In England, Lincoln was as harshly treated as at home. Punch printed grotesque caricatures of the "boor" by its greatest draughtsmen, John Leech and Sir John Tenniel, later famed for his Alice's Adventures in Wonderland illustrations. The magazine Fun carried a series of bitter drawings by Matthew Somerville Morgan, whose work has only recently been discovered by Lincoln authorities, purporting to show "Honest Abe" a thief, demagog and charlatan. But it was in the South the most galling pictures were drawn. One Adalbert J. Volck of Baltimore struck upon the novel idea of showing ''Honest Abe" as an evil Negro. In a delicate line drawing Volck depicted Lincoln as a Negroid puppet-master capering on a stage, surrounded by his puppets who are seen to be Cabinet Members Chase, Cameron and Welles and Generals Fremont, Scott and McLellan. When, as President-elect in 1861, Lincoln journeyed to Washington, receiving great acclaim in the northern cities, he was warned to forego a visit to Democratic Baltimore. Friends commissioned Allan Pinkerton, spy (later founder of the Pinkerton Detective Agency), to investigate. His report influenced Lincoln to make no public appearance, to entrain quietly for Washington. Southern papers quickly screamed that he was a coward. In Baltimore, the slighted city, citizens incensed at his failure to appear, wrecked vengeance on a Massachusetts regiment on its way through their city. Harper's Weekly printed a full-page series of cartoons showing a grotesquely night-capped and bewhiskered Lincoln sitting up in bed while a lackey shouts: "The Blood tubs are after yer!" Lincoln replies, "Run--no--nev-a-r-r let 'em shoo-o-t." Finally, attired in his Scotch cap and long military cape (misconstrued as a disguise) "Abe" retreats over the back fences. He boards a train which takes him to the White House, where he is presented to President Buchanan by Seward who explains the President-elect's quaking as "a little touch of the ager."

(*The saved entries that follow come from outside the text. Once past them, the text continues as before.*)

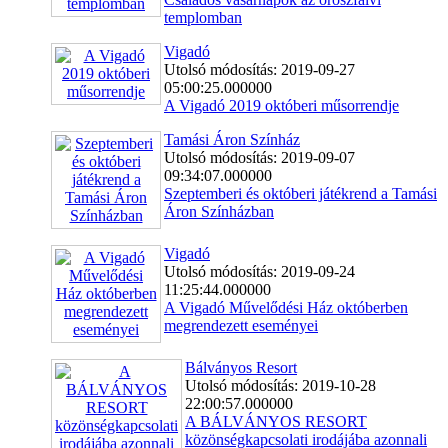
templomban
Vigadó
Utolsó módosítás: 2019-09-27
05:00:25.000000
A Vigadó 2019 októberi műsorrendje
Tamási Áron Színház
Utolsó módosítás: 2019-09-07
09:34:07.000000
Szeptemberi és októberi játékrend a Tamási
Áron Színházban
Vigadó
Utolsó módosítás: 2019-09-24
11:25:44.000000
A Vigadó Művelődési Ház októberben
megrendezett eseményei
Bálványos Resort
Utolsó módosítás: 2019-10-28
22:00:57.000000
A BÁLVÁNYOS RESORT
közönségkapcsolati irodájába azonnali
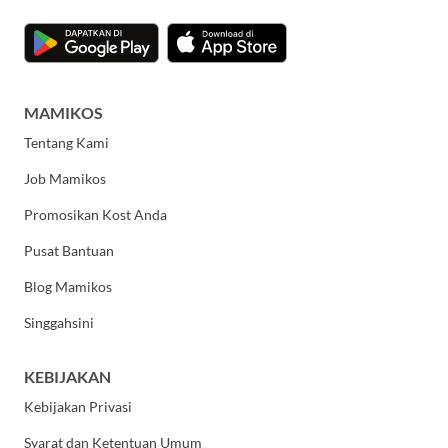
MAMIKOS
Tentang Kami
Job Mamikos
Promosikan Kost Anda
Pusat Bantuan
Blog Mamikos
Singgahsini
KEBIJAKAN
Kebijakan Privasi
Syarat dan Ketentuan Umum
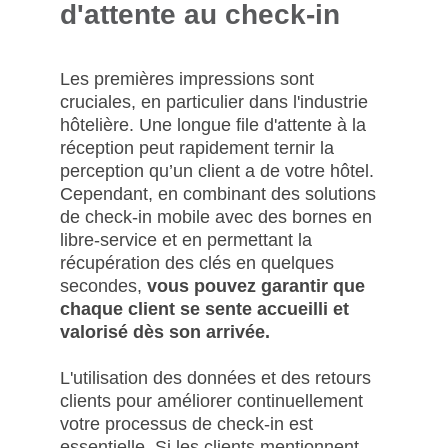
d'attente au check-in
Les premières impressions sont
cruciales, en particulier dans l'industrie
hôtelière. Une longue file d'attente à la
réception peut rapidement ternir la
perception qu’un client a de votre hôtel.
Cependant, en combinant des solutions
de check-in mobile avec des bornes en
libre-service et en permettant la
récupération des clés en quelques
secondes,
vous pouvez garantir que
chaque client se sente accueilli et
valorisé dès son arrivée.
L'utilisation des données et des retours
clients pour améliorer continuellement
votre processus de check-in est
essentielle. Si les clients mentionnent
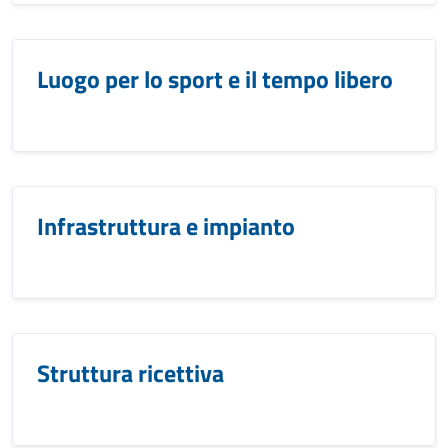
Luogo per lo sport e il tempo libero
Infrastruttura e impianto
Struttura ricettiva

Until the 1860 campaign Lincoln was beardless. In October of that year a little girl wrote him asking for an autograph and advising him that fashion favored beards.* Lincoln replied that he thought it would be "a piece of silly affectation," but on his inauguration day appeared with clumpy black chin whiskers. A cartoon of that day shows a drug store interior with a sign over the door, bearing the legend: "Agency for the Lincoln Whiskeropherous." On a table is a smirking bust of the hirsute "Abr'm."

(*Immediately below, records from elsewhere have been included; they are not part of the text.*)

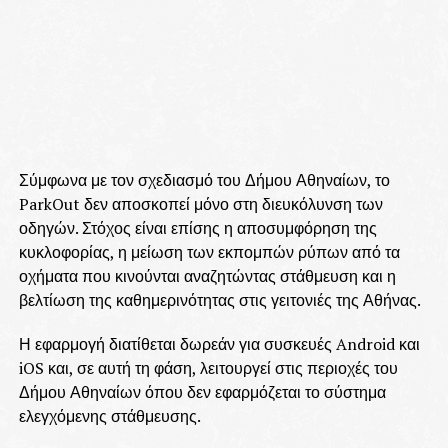
Σύμφωνα με τον σχεδιασμό του Δήμου Αθηναίων, το
ParkOut δεν αποσκοπεί μόνο στη διευκόλυνση των
οδηγών. Στόχος είναι επίσης η αποσυμφόρηση της
κυκλοφορίας, η μείωση των εκπομπών ρύπων από τα
οχήματα που κινούνται αναζητώντας στάθμευση και η
βελτίωση της καθημερινότητας στις γειτονιές της Αθήνας.
Η εφαρμογή διατίθεται δωρεάν για συσκευές Android και
iOS και, σε αυτή τη φάση, λειτουργεί στις περιοχές του
Δήμου Αθηναίων όπου δεν εφαρμόζεται το σύστημα
ελεγχόμενης στάθμευσης.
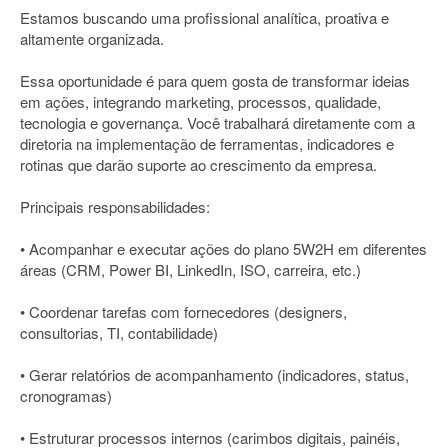
Estamos buscando uma profissional analítica, proativa e
altamente organizada.
Essa oportunidade é para quem gosta de transformar ideias
em ações, integrando marketing, processos, qualidade,
tecnologia e governança. Você trabalhará diretamente com a
diretoria na implementação de ferramentas, indicadores e
rotinas que darão suporte ao crescimento da empresa.
Principais responsabilidades:
• Acompanhar e executar ações do plano 5W2H em diferentes
áreas (CRM, Power BI, LinkedIn, ISO, carreira, etc.)
• Coordenar tarefas com fornecedores (designers,
consultorias, TI, contabilidade)
• Gerar relatórios de acompanhamento (indicadores, status,
cronogramas)
• Estruturar processos internos (carimbos digitais, painéis,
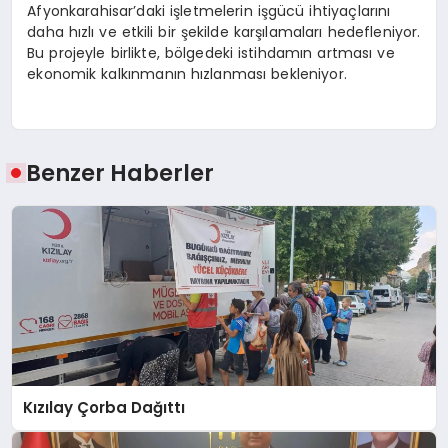
Afyonkarahisar’daki işletmelerin işgücü ihtiyaçlarını
daha hızlı ve etkili bir şekilde karşılamaları hedefleniyor.
Bu projeyle birlikte, bölgedeki istihdamın artması ve
ekonomik kalkınmanın hızlanması bekleniyor.
Benzer Haberler
Kızılay Çorba Dağıttı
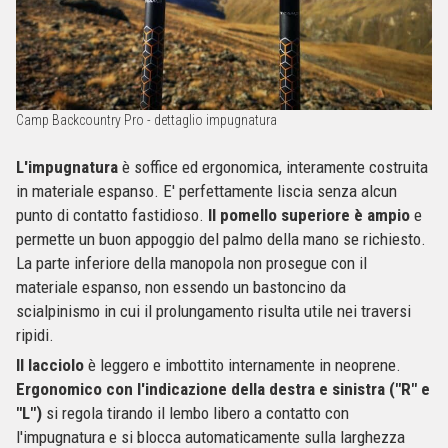
Camp Backcountry Pro - dettaglio impugnatura
L'impugnatura
è soffice ed ergonomica, interamente costruita
in materiale espanso. E' perfettamente liscia senza alcun
punto di contatto fastidioso.
Il pomello superiore è ampio
e
permette un buon appoggio del palmo della mano se richiesto.
La parte inferiore della manopola non prosegue con il
materiale espanso, non essendo un bastoncino da
scialpinismo in cui il prolungamento risulta utile nei traversi
ripidi.
Il lacciolo
è leggero e imbottito internamente in neoprene.
Ergonomico con l'indicazione della destra e sinistra ("R" e
"L")
si regola tirando il lembo libero a contatto con
l'impugnatura e si blocca automaticamente sulla larghezza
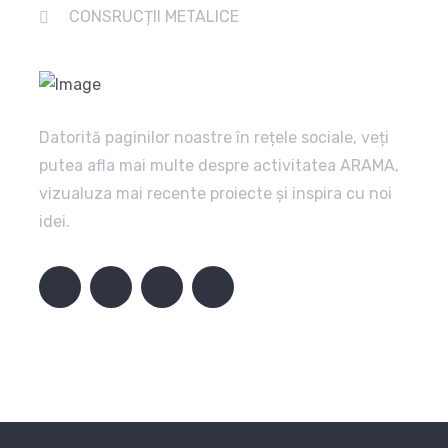
CONSRUCȚII METALICE
Datorită paginilor noastre în rețele sociale, veți
putea afla mai multe despre activitatea ARAMA,
vizualuza mai recente proiecte și inspira cu noi
idei.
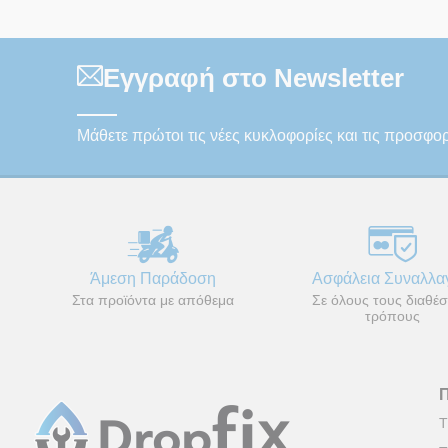
Εγγραφή στο Newsletter
Μάθετε πρώτοι τις νέες κυκλοφορίες και τις προσφο
Άμεση Παράδοση
Ασφάλεια Συναλλ
Στα προϊόντα με απόθεμα
Σε όλους τους διαθέσ
τρόπους
Τ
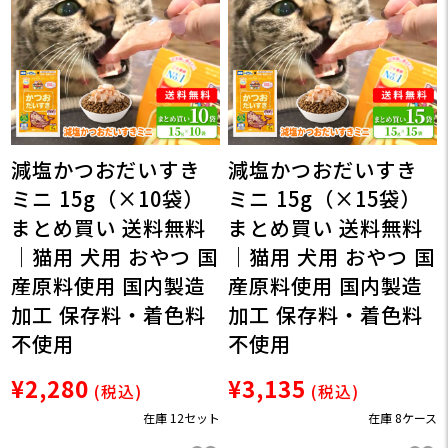
減塩かつおだいすき
減塩かつおだいすき
ミニ 15g（×10袋）
ミニ 15g（×15袋）
まとめ買い 送料無料
まとめ買い 送料無料
｜猫用 犬用 おやつ 国
｜猫用 犬用 おやつ 国
産原料使用 国内製造
産原料使用 国内製造
加工 保存料・着色料
加工 保存料・着色料
不使用
不使用
¥2,280
¥3,135
(税込)
(税込)
在庫 12セット
在庫 8ケース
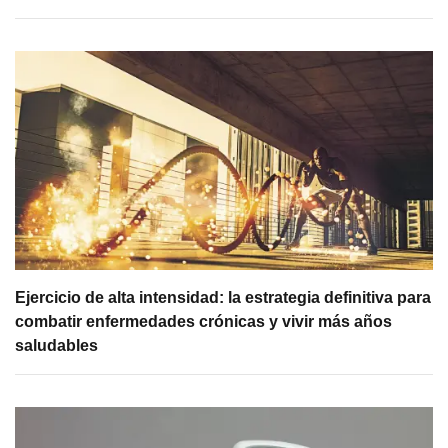
Ejercicio de alta intensidad: la estrategia definitiva para
combatir enfermedades crónicas y vivir más años
saludables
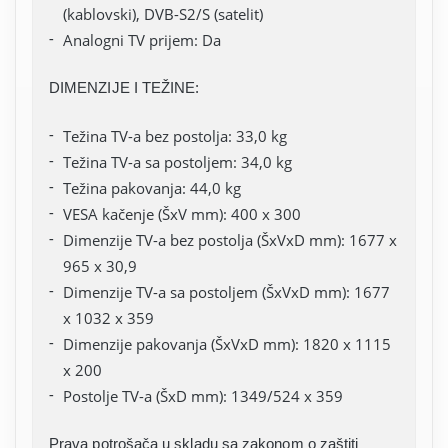
(kablovski), DVB-S2/S (satelit)
Analogni TV prijem: Da
DIMENZIJE I TEŽINE:
Težina TV-a bez postolja: 33,0 kg
Težina TV-a sa postoljem: 34,0 kg
Težina pakovanja: 44,0 kg
VESA kačenje (ŠxV mm): 400 x 300
Dimenzije TV-a bez postolja (ŠxVxD mm): 1677 x
965 x 30,9
Dimenzije TV-a sa postoljem (ŠxVxD mm): 1677
x 1032 x 359
Dimenzije pakovanja (ŠxVxD mm): 1820 x 1115
x 200
Postolje TV-a (ŠxD mm): 1349/524 x 359
Prava potrošača u skladu sa zakonom o zaštiti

The druggist points to some jars and says to a young buck: "Try one of these pots, sir, and in three weeks you'll be as hairy and handsome as he is."

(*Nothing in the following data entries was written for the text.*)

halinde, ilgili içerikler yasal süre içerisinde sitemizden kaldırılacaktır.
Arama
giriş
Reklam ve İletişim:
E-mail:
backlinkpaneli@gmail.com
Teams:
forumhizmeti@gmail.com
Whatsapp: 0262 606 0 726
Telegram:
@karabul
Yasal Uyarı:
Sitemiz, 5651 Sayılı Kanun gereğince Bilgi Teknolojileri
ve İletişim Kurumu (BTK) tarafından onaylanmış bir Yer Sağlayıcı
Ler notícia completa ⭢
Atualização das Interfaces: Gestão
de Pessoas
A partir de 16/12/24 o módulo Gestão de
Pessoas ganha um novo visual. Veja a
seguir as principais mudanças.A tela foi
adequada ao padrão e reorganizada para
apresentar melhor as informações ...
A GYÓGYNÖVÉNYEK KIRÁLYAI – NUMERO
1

The cartoon history was written by Albert Shaw, editor of the Review of Reviews. Author Shaw is an able historical scholar, collector of cartoons, and has already published A Cartoon History of Roosevelt's Career. His work is in two volumes, His Path to the Presidency, The Year of His Election. Half the drawings reproduced in the first book do not deal with Lincoln but show the rude state of caricatures in the early 19th century. Famed men of the day are shown in typical guises, Editor James Gordon Bennett as a woolly, aggressive cur, President Buchanan as an Irish plug-ugly, President William Henry Harrison with his cider barrel. Many a caricaturist saw Lincoln as the embodiment of evil, a crooked juggler, a murderer (in England), a bad boy with "American manners," an afrite (evil genie). Few drew him as he is done today, compassionate, Christlike. The book amply demonstrates that the draftsmanship of the time, while amusing, was almost ghastly in its ineptitude.

*Abraham Lincoln--A Cartoon History by Albert Shaw--Review of Reviews (2 vol. $8). *Dr. Shaw opines that smooth-shaven men of words tended to grow beards when they felt action (the Civil War) approaching.